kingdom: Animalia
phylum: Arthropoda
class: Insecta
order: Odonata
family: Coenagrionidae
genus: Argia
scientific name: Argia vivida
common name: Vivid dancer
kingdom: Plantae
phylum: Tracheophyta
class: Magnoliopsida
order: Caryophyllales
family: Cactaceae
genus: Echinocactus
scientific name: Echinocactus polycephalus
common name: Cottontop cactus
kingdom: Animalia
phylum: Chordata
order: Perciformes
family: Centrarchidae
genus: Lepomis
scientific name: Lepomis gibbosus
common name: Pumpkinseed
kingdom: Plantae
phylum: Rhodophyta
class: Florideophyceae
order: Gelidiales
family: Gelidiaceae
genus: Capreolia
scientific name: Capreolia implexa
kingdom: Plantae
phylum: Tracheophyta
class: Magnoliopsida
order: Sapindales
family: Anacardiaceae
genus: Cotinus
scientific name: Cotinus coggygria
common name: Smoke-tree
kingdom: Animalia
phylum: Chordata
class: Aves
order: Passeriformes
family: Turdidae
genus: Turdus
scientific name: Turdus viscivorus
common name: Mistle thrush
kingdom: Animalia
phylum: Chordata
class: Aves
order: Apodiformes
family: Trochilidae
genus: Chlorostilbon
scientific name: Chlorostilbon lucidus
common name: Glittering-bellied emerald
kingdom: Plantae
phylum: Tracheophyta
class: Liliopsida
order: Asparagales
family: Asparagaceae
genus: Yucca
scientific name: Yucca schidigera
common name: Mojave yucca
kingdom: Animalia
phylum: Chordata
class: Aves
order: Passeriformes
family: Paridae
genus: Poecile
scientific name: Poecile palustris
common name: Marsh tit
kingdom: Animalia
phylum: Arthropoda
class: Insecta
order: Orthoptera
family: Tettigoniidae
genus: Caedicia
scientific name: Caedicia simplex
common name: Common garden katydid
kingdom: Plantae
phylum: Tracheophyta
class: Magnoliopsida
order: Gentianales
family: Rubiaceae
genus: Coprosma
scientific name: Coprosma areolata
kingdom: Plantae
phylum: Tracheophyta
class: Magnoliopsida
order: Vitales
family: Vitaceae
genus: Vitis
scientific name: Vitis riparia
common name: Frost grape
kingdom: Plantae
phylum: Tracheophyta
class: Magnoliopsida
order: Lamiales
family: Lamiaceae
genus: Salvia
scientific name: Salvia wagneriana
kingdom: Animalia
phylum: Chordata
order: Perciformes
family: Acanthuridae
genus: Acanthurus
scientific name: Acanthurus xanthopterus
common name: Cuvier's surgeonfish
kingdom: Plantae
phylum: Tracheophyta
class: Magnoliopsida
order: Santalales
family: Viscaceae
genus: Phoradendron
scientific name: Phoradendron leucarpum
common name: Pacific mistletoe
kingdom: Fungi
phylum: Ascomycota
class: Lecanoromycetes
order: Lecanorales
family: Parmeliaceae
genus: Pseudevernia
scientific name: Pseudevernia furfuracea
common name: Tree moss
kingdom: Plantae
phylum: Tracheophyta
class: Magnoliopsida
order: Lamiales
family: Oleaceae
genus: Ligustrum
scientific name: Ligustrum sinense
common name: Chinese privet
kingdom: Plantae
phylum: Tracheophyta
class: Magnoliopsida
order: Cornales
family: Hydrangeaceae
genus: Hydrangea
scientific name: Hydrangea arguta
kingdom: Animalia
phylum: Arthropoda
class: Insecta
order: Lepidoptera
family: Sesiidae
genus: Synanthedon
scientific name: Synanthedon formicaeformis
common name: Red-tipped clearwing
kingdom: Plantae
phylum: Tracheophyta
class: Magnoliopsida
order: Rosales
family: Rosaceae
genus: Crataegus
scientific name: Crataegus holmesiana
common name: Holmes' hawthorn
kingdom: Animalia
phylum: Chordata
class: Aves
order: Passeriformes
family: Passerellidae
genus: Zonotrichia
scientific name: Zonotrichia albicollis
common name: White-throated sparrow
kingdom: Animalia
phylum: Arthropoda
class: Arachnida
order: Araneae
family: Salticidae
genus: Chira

▶ Exercise description
Can you give every line in the rows above as a numbered list, leaving out blank lines?

▶ Problem solution
1. kingdom: Animalia
2. phylum: Arthropoda
3. class: Insecta
4. order: Odonata
5. family: Coenagrionidae
6. genus: Argia
7. scientific name: Argia vivida
8. common name: Vivid dancer
9. kingdom: Plantae
10. phylum: Tracheophyta
11. class: Magnoliopsida
12. order: Caryophyllales
13. family: Cactaceae
14. genus: Echinocactus
15. scientific name: Echinocactus polycephalus
16. common name: Cottontop cactus
17. kingdom: Animalia
18. phylum: Chordata
19. order: Perciformes
20. family: Centrarchidae
21. genus: Lepomis
22. scientific name: Lepomis gibbosus
23. common name: Pumpkinseed
24. kingdom: Plantae
25. phylum: Rhodophyta
26. class: Florideophyceae
27. order: Gelidiales
28. family: Gelidiaceae
29. genus: Capreolia
30. scientific name: Capreolia implexa
31. kingdom: Plantae
32. phylum: Tracheophyta
33. class: Magnoliopsida
34. order: Sapindales
35. family: Anacardiaceae
36. genus: Cotinus
37. scientific name: Cotinus coggygria
38. common name: Smoke-tree
39. kingdom: Animalia
40. phylum: Chordata
41. class: Aves
42. order: Passeriformes
43. family: Turdidae
44. genus: Turdus
45. scientific name: Turdus viscivorus
46. common name: Mistle thrush
47. kingdom: Animalia
48. phylum: Chordata
49. class: Aves
50. order: Apodiformes
51. family: Trochilidae
52. genus: Chlorostilbon
53. scientific name: Chlorostilbon lucidus
54. common name: Glittering-bellied emerald
55. kingdom: Plantae
56. phylum: Tracheophyta
57. class: Liliopsida
58. order: Asparagales
59. family: Asparagaceae
60. genus: Yucca
61. scientific name: Yucca schidigera
62. common name: Mojave yucca
63. kingdom: Animalia
64. phylum: Chordata
65. class: Aves
66. order: Passeriformes
67. family: Paridae
68. genus: Poecile
69. scientific name: Poecile palustris
70. common name: Marsh tit
71. kingdom: Animalia
72. phylum: Arthropoda
73. class: Insecta
74. order: Orthoptera
75. family: Tettigoniidae
76. genus: Caedicia
77. scientific name: Caedicia simplex
78. common name: Common garden katydid
79. kingdom: Plantae
80. phylum: Tracheophyta
81. class: Magnoliopsida
82. order: Gentianales
83. family: Rubiaceae
84. genus: Coprosma
85. scientific name: Coprosma areolata
86. kingdom: Plantae
87. phylum: Tracheophyta
88. class: Magnoliopsida
89. order: Vitales
90. family: Vitaceae
91. genus: Vitis
92. scientific name: Vitis riparia
93. common name: Frost grape
94. kingdom: Plantae
95. phylum: Tracheophyta
96. class: Magnoliopsida
97. order: Lamiales
98. family: Lamiaceae
99. genus: Salvia
100. scientific name: Salvia wagneriana
101. kingdom: Animalia
102. phylum: Chordata
103. order: Perciformes
104. family: Acanthuridae
105. genus: Acanthurus
106. scientific name: Acanthurus xanthopterus
107. common name: Cuvier's surgeonfish
108. kingdom: Plantae
109. phylum: Tracheophyta
110. class: Magnoliopsida
111. order: Santalales
112. family: Viscaceae
113. genus: Phoradendron
114. scientific name: Phoradendron leucarpum
115. common name: Pacific mistletoe
116. kingdom: Fungi
117. phylum: Ascomycota
118. class: Lecanoromycetes
119. order: Lecanorales
120. family: Parmeliaceae
121. genus: Pseudevernia
122. scientific name: Pseudevernia furfuracea
123. common name: Tree moss
124. kingdom: Plantae
125. phylum: Tracheophyta
126. class: Magnoliopsida
127. order: Lamiales
128. family: Oleaceae
129. genus: Ligustrum
130. scientific name: Ligustrum sinense
131. common name: Chinese privet
132. kingdom: Plantae
133. phylum: Tracheophyta
134. class: Magnoliopsida
135. order: Cornales
136. family: Hydrangeaceae
137. genus: Hydrangea
138. scientific name: Hydrangea arguta
139. kingdom: Animalia
140. phylum: Arthropoda
141. class: Insecta
142. order: Lepidoptera
143. family: Sesiidae
144. genus: Synanthedon
145. scientific name: Synanthedon formicaeformis
146. common name: Red-tipped clearwing
147. kingdom: Plantae
148. phylum: Tracheophyta
149. class: Magnoliopsida
150. order: Rosales
151. family: Rosaceae
152. genus: Crataegus
153. scientific name: Crataegus holmesiana
154. common name: Holmes' hawthorn
155. kingdom: Animalia
156. phylum: Chordata
157. class: Aves
158. order: Passeriformes
159. family: Passerellidae
160. genus: Zonotrichia
161. scientific name: Zonotrichia albicollis
162. common name: White-throated sparrow
163. kingdom: Animalia
164. phylum: Arthropoda
165. class: Arachnida
166. order: Araneae
167. family: Salticidae
168. genus: Chira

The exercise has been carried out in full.